On 3/23/26 12:58 PM, Michael S. Tsirkin wrote:

> On Mon, Mar 23, 2026 at 11:52:34AM -0400, Michael S. Tsirkin wrote:
>> On Mon, Mar 23, 2026 at 11:01:31AM -0400, Omar Elghoul wrote:
>>> [...]
>> Well... I am not sure how I missed it. Obvious in hindsight:
>>
>> static void receive_buf(struct virtnet_info *vi, struct receive_queue *rq,
>>                          void *buf, unsigned int len, void **ctx,
>>                          unsigned int *xdp_xmit,
>>                          struct virtnet_rq_stats *stats)
>> {
>>          struct net_device *dev = vi->dev;
>>          struct sk_buff *skb;
>>          u8 flags;
>>                  
>>          if (unlikely(len < vi->hdr_len + ETH_HLEN)) {
>>                  pr_debug("%s: short packet %i\n", dev->name, len);
>>                  DEV_STATS_INC(dev, rx_length_errors);
>>                  virtnet_rq_free_buf(vi, rq, buf);
>>                  return;
>>          }
>>          
>>          /* About the flags below:
>>           * 1. Save the flags early, as the XDP program might overwrite them.
>>           * These flags ensure packets marked as VIRTIO_NET_HDR_F_DATA_VALID
>>           * stay valid after XDP processing.
>>           * 2. XDP doesn't work with partially checksummed packets (refer to
>>           * virtnet_xdp_set()), so packets marked as
>>           * VIRTIO_NET_HDR_F_NEEDS_CSUM get dropped during XDP processing.
>>           */
>>                  
>>          if (vi->mergeable_rx_bufs) {
>>                  flags = ((struct virtio_net_common_hdr *)buf)->hdr.flags;
>>                  skb = receive_mergeable(dev, vi, rq, buf, ctx, len, xdp_xmit,
>>                                          stats);
>>          } else if (vi->big_packets) {
>>                  void *p = page_address((struct page *)buf);
>>                  
>>                  flags = ((struct virtio_net_common_hdr *)p)->hdr.flags;
>>                  skb = receive_big(dev, vi, rq, buf, len, stats);
>>          } else {
>>                  flags = ((struct virtio_net_common_hdr *)buf)->hdr.flags;
>>                  skb = receive_small(dev, vi, rq, buf, ctx, len, xdp_xmit, stats);
>>          }
>>
>>
>> So we are reading the header, before dma sync, which is within
>> receive_mergeable and friends:
>>
>> static struct sk_buff *receive_mergeable(struct net_device *dev,
>>                                           struct virtnet_info *vi,
>>                                           struct receive_queue *rq,
>>                                           void *buf,
>>                                           void *ctx,
>>                                           unsigned int len,
>>                                           unsigned int *xdp_xmit,
>>                                           struct virtnet_rq_stats *stats)

◆ **Provided records**:
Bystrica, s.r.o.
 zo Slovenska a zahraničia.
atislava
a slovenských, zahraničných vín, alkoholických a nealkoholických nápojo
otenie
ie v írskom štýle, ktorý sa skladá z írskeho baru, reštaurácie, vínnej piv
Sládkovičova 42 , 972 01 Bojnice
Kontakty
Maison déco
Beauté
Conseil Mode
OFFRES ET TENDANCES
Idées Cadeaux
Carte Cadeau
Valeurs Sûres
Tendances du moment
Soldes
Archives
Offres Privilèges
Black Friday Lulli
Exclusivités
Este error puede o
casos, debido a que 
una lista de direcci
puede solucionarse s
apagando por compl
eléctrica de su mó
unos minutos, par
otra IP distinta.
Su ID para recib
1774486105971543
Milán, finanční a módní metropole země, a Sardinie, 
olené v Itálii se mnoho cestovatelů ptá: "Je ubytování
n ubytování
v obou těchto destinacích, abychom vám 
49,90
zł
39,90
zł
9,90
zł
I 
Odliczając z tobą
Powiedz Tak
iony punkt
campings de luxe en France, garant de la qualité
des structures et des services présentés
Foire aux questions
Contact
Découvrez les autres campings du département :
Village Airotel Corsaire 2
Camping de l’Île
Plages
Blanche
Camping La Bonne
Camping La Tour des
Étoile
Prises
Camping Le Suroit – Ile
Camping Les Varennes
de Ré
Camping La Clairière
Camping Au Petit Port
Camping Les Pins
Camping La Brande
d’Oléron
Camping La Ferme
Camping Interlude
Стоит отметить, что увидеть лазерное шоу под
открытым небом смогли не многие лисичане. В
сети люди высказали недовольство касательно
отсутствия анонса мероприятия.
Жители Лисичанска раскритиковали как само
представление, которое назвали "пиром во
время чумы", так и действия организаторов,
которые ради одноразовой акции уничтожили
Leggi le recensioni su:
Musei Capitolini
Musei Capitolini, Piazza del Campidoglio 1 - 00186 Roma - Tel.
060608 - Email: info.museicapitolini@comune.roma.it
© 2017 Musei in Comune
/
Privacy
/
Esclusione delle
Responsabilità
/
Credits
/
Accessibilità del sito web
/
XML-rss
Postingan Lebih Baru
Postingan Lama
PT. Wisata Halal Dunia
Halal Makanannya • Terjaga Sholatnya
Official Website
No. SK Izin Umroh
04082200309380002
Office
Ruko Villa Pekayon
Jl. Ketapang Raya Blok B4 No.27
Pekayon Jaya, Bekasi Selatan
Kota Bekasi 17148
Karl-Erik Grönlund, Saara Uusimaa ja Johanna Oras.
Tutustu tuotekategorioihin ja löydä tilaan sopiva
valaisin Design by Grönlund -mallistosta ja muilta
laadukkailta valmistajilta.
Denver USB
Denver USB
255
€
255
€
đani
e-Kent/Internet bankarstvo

◆ **List of tasks**:
**a)** Decide whether each statement below agrees with the mailing-list text. Answer yes or no for each and quote the words of the text that settle it.
(i) The flags are saved early because the XDP program might overwrite them.
(ii) XDP works with partially checksummed packets.
(iii) The header is read after the DMA sync.
**b)** Reproduce the entries word for word, starting with the first line of the entries and going on through the line that contains "Camping Le Suroit – Ile".

◆ **Answers to the exercise**:
**a)**
(i) Yes: "Save the flags early, as the XDP program might overwrite them."
(ii) No: "XDP doesn't work with partially checksummed packets"
(iii) No: "So we are reading the header, before dma sync"

**b)**
Bystrica, s.r.o.
 zo Slovenska a zahraničia.
atislava
a slovenských, zahraničných vín, alkoholických a nealkoholických nápojo
otenie
ie v írskom štýle, ktorý sa skladá z írskeho baru, reštaurácie, vínnej piv
Sládkovičova 42 , 972 01 Bojnice
Kontakty
Maison déco
Beauté
Conseil Mode
OFFRES ET TENDANCES
Idées Cadeaux
Carte Cadeau
Valeurs Sûres
Tendances du moment
Soldes
Archives
Offres Privilèges
Black Friday Lulli
Exclusivités
Este error puede o
casos, debido a que 
una lista de direcci
puede solucionarse s
apagando por compl
eléctrica de su mó
unos minutos, par
otra IP distinta.
Su ID para recib
1774486105971543
Milán, finanční a módní metropole země, a Sardinie, 
olené v Itálii se mnoho cestovatelů ptá: "Je ubytování
n ubytování
v obou těchto destinacích, abychom vám 
49,90
zł
39,90
zł
9,90
zł
I 
Odliczając z tobą
Powiedz Tak
iony punkt
campings de luxe en France, garant de la qualité
des structures et des services présentés
Foire aux questions
Contact
Découvrez les autres campings du département :
Village Airotel Corsaire 2
Camping de l’Île
Plages
Blanche
Camping La Bonne
Camping La Tour des
Étoile
Prises
Camping Le Suroit – Ile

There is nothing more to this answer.